Unless you were kidnapped and dragged into the wedding you weren't a captive audience. You volunteered to be there.
If I go to a poetry reading I might hear something that offends/bores/upsets me but I am not a captive audience - I went to the poetry reading.
That`s true, I wasn`t tied down, but from an etiquette perspective, I feel a lot more comfortable walking out of a poetry reading than I do a friend`s wedding. Often at a wedding you`d have to pass by rows of people in the pews, causing a bit of a scene. I don`t think it would be very kind to my friends to do that, and I`m sure the officiants who want to make their moral statements are quite aware of how the audience feels stuck, and they take advantage of that.
Just look at some of the stories in this thread, about brides and grooms who were caught off-guard by their officiants! If they weren`t even comfortable walking out, the same is likely true of their guests.
Well, I have been known to make the remark that it was a good thing that my wedding didn't include "whatever." And, if it were about only heterosexuals getting married, I would stand up and leave. I also don't do services that denigrate other religions. I walk out. I try to be discreet, but I walk out.
I think that`s a really principaled stance. I mean that as a total compliment, no sarcasm at all. I wish I were that brave. I wonder if next wedding I go to that`s religious, I should try to deliberately sit somewhere on an aisle near the back to make it easier.

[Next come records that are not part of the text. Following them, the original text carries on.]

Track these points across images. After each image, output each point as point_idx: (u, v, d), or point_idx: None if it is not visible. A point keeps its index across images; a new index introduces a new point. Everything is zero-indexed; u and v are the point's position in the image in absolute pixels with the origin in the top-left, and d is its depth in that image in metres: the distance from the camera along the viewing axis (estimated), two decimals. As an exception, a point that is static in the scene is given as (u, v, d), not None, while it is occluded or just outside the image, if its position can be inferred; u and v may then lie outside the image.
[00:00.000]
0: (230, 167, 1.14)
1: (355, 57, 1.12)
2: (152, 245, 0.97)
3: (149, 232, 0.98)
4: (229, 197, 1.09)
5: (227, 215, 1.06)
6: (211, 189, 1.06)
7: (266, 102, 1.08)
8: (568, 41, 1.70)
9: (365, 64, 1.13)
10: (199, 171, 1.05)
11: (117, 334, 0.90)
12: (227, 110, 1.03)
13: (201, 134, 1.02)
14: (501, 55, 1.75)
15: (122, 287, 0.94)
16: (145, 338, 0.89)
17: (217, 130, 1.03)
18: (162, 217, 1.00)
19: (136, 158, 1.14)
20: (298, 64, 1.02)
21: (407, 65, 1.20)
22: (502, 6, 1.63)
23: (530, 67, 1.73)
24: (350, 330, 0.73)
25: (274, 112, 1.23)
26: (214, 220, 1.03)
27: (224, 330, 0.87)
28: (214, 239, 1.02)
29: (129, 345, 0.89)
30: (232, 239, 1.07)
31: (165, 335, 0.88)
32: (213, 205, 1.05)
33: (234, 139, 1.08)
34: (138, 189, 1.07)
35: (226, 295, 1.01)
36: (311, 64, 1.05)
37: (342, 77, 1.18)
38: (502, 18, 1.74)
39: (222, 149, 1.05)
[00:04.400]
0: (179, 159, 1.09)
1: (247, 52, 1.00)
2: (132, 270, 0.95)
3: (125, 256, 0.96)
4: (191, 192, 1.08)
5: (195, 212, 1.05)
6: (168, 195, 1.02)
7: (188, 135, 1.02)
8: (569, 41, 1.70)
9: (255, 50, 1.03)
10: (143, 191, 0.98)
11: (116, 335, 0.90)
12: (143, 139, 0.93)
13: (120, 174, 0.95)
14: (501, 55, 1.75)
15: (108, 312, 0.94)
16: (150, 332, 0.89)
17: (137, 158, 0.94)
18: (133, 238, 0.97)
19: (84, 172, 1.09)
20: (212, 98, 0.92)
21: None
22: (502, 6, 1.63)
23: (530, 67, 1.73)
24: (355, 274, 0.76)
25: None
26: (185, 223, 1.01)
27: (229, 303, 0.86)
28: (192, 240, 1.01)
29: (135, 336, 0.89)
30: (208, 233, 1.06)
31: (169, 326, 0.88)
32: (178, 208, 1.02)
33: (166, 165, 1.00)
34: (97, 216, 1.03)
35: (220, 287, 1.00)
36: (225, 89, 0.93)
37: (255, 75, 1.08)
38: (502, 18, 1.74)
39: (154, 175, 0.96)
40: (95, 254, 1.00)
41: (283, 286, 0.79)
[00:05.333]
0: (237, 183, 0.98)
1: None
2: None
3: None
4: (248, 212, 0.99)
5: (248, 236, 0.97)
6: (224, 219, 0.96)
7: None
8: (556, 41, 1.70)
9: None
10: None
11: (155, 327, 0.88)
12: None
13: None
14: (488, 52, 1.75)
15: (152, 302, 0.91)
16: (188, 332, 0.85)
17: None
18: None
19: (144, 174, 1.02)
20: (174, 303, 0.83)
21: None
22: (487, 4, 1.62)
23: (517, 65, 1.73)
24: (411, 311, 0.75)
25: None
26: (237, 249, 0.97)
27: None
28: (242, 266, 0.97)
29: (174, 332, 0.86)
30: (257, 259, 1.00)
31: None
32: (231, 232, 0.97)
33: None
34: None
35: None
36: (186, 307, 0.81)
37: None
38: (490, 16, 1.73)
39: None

My main concern in the past has been about disturbing other people and causing a scene, so that might make a difference.
I definitely don`t feel comfortable sitting there and tacitly accepting views that are offensive to me, unfortunately.
I guess I think of how I would want my wedding guests to act if something about the event really rubbed them the wrong way.
That`s a good way of wrapping my mind around it. I would definitely have no problem if someone felt uncomfortable at my event and preferred to remove themselves, so I should probably give my friends the same courtesy of assuming that they`re equally understanding.